I tried to downgrade with uv pip install flash-attn==1.0.9 --no-build-isolation, but then it is transformers that cannot handle flash-attn below version 2. There is a flash-attention-turing lifesaver, but I felt I was running out of time to try this.

So, instead trying other options for the attention implementation, presumably slower ones.

import torch
from transformers import AutoModelForCausalLM, AutoTokenizer, BitsAndBytesConfig

model_name = "HuggingFaceTB/SmolLM3-3B"
device = "cuda" # for GPU usage or "cpu" for CPU usage

quantization_config = BitsAndBytesConfig(
    load_in_4bit=True,
    bnb_4bit_compute_dtype=torch.bfloat16,
    bnb_4bit_quant_type="nf4",
    bnb_4bit_use_double_quant=True,
)

# load the tokenizer and the model
tokenizer = AutoTokenizer.from_pretrained(model_name)
model = AutoModelForCausalLM.from_pretrained(
    model_name,
    torch_dtype=torch.bfloat16,
    quantization_config=quantization_config,
    # attn_implementation="flash_attention_1" # transformers complains and provides 4 possible choices, including
    attn_implementation="flex_attention"
).to(device)

VRAM is 3.706Gi/8.000Gi, below 50%.

Let’s query about gravity, same as previous trial. I note that the GPU is only used to the tune of about one third of its capacity somehow, it was about the same without quantization, now that I think about it.
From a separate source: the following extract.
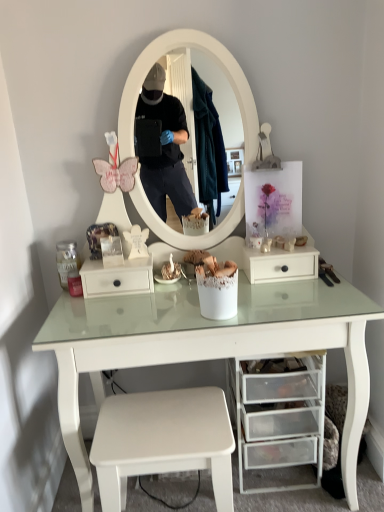
I want to click on free space above white matte drawer at center, the 2th drawer from the right (from a real-world perspective), so click(x=118, y=260).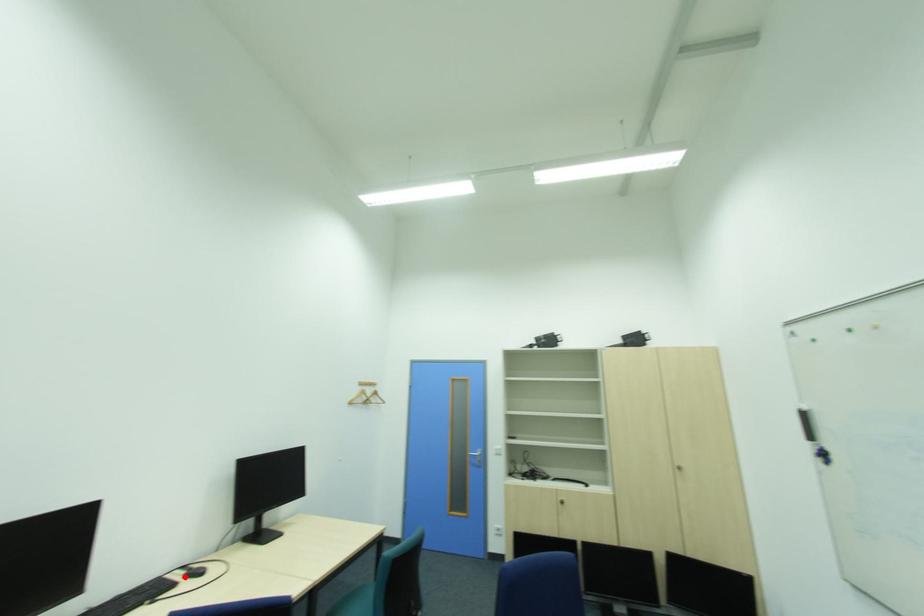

The result is Generated at 5.78 tokens per second.

quantized, but without specifying `attn_implementation`

I later on tried creating the model with the following arguments:

model = AutoModelForCausalLM.from_pretrained(
    model_name,
    torch_dtype=torch.bfloat16,
    quantization_config=quantization_config,
    trust_remote_code=True,
    # not clear what the default attn_implementation is used, but disable the following:
    # attn_implementation="flex_attention"
).to(device)

This led to a Generated at 16.15 tokens per second, and the GPU usage is closer to 50 to 60 percent:

Better GPU use with the default `attn_implementation`

I do a quick check not specifying a value for the argument trust_remote_code, and this seems not cause have any change in the generation rate.

Stocktake

On the plus side, it works rather well, after a discovery phase. Main lesson is that the arguments passed to AutoModelForCausalLM.from_pretrained can really make a difference in performance, at the least the argument attn_implementation. The token rate and GPU usage can be low, not a snail pace, but below fast reading. The best rate of generation at 28 tokens per second is pretty good to me on an older harware. See SmolLM3 has day-zero support in mlx-lm and it’s blazing fast [190tk/s] on an M4 Max for a higher water mark, but then again very different hardware.

Perhaps I could squeeze out a few more tokens per seconds if I could get a flash attention implementation working, but this looks a low-level hack for now.